Device Variability Analysis for Memristive Material Implication

TL;DR

This paper analyzes how device variability affects memristive IMPLY logic, deriving constraints and identifying critical parameters to guide reliable design and implementation of memristor-based logic circuits.

Contribution

It provides analytical constraints and simulation validation for memristive IMPLY robustness, highlighting the importance of threshold voltage and offering design guidelines.

Findings

Threshold voltage is the most critical parameter.

Static switching condition analysis is insufficient for robustness assessment.
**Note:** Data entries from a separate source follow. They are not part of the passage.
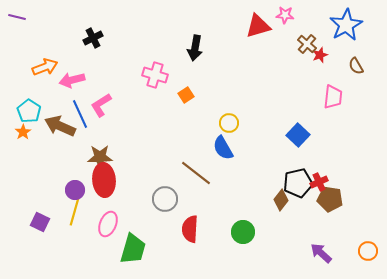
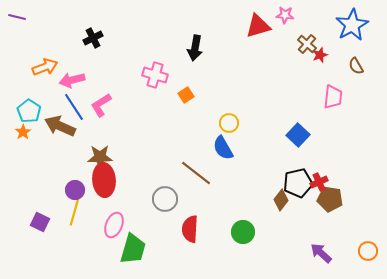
blue star: moved 6 px right
blue line: moved 6 px left, 7 px up; rotated 8 degrees counterclockwise
pink ellipse: moved 6 px right, 1 px down
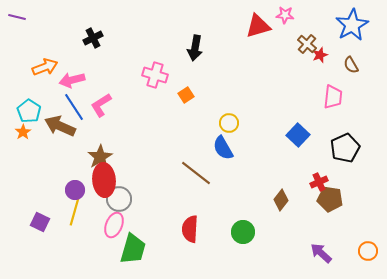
brown semicircle: moved 5 px left, 1 px up
brown star: rotated 30 degrees counterclockwise
black pentagon: moved 47 px right, 35 px up; rotated 12 degrees counterclockwise
gray circle: moved 46 px left
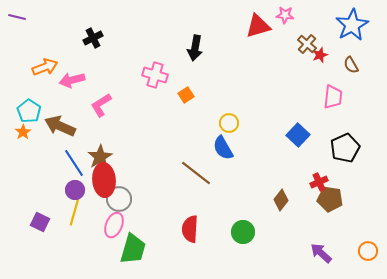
blue line: moved 56 px down
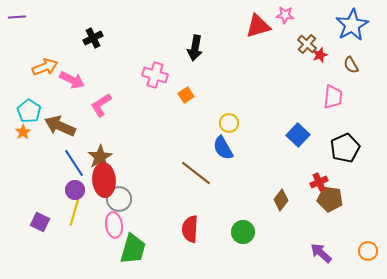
purple line: rotated 18 degrees counterclockwise
pink arrow: rotated 140 degrees counterclockwise
pink ellipse: rotated 30 degrees counterclockwise
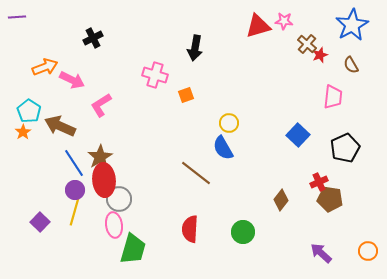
pink star: moved 1 px left, 6 px down
orange square: rotated 14 degrees clockwise
purple square: rotated 18 degrees clockwise
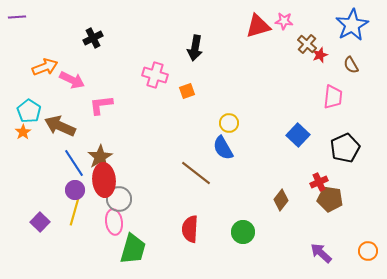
orange square: moved 1 px right, 4 px up
pink L-shape: rotated 25 degrees clockwise
pink ellipse: moved 3 px up
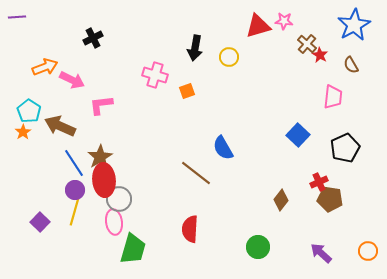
blue star: moved 2 px right
red star: rotated 21 degrees counterclockwise
yellow circle: moved 66 px up
green circle: moved 15 px right, 15 px down
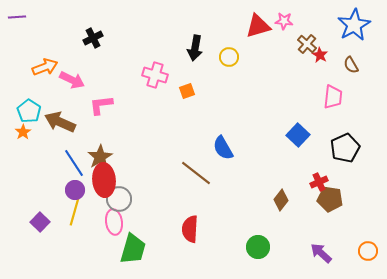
brown arrow: moved 4 px up
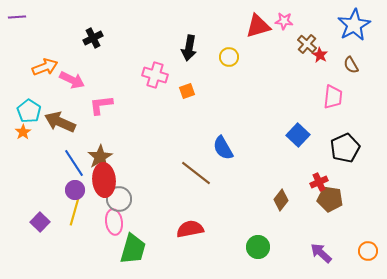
black arrow: moved 6 px left
red semicircle: rotated 76 degrees clockwise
Parameter ranges for correct IMPLY operation are identified.

Abstract

Currently, memristor devices suffer from variability between devices and from cycle to cycle. In this work, we study the impact of device variations on memristive Material Implication (IMPLY). New constraints for different parameters and variables are analytically derived and compared to extensive simulation results, covering single gate and 1T1R crossbar structures. We show that a static analysis based on switching conditions is not sufficient for an overall assessment of robustness against device variability. Furthermore, we outline parameter ranges within which the IMPLY gate is predicted to produce correct output values. Our study shows that threshold voltage is the most critical parameter. This work helps scientists and engineers to understand the pitfalls of designing reliable IMPLY-based calculation units better and design them with more ease. Moreover, these analyses can be used to determine whether a certain memristor technology is suitable for implementation of IMPLY-based circuits and systems.